(Camera geometry data)
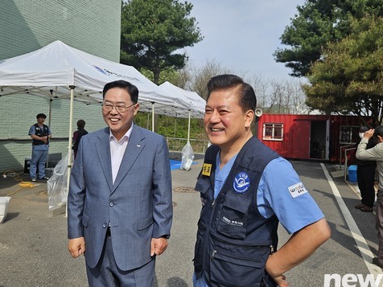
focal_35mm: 29
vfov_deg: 48.1
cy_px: 123
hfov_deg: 61.6
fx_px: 321
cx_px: 205
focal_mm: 5.4
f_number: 1.8
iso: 25
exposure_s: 1/2593
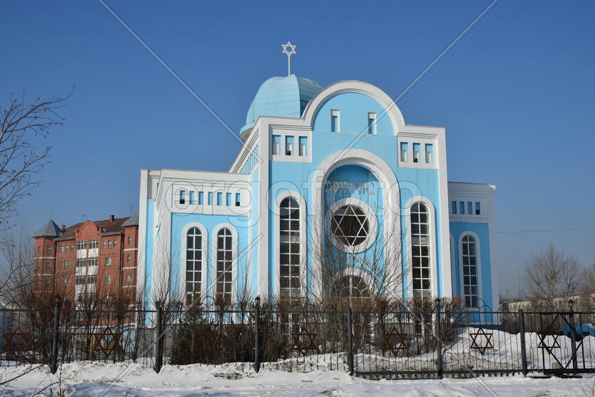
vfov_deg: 29.9
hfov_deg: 43.6
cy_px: 198
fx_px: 744
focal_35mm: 45
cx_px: 298
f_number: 10
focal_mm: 30
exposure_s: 1/400
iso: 100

Work task:
Drop the images, then copy the data exactly.

Problem solution:
focal_35mm: 29
vfov_deg: 48.1
cy_px: 123
hfov_deg: 61.6
fx_px: 321
cx_px: 205
focal_mm: 5.4
f_number: 1.8
iso: 25
exposure_s: 1/2593
vfov_deg: 29.9
hfov_deg: 43.6
cy_px: 198
fx_px: 744
focal_35mm: 45
cx_px: 298
f_number: 10
focal_mm: 30
exposure_s: 1/400
iso: 100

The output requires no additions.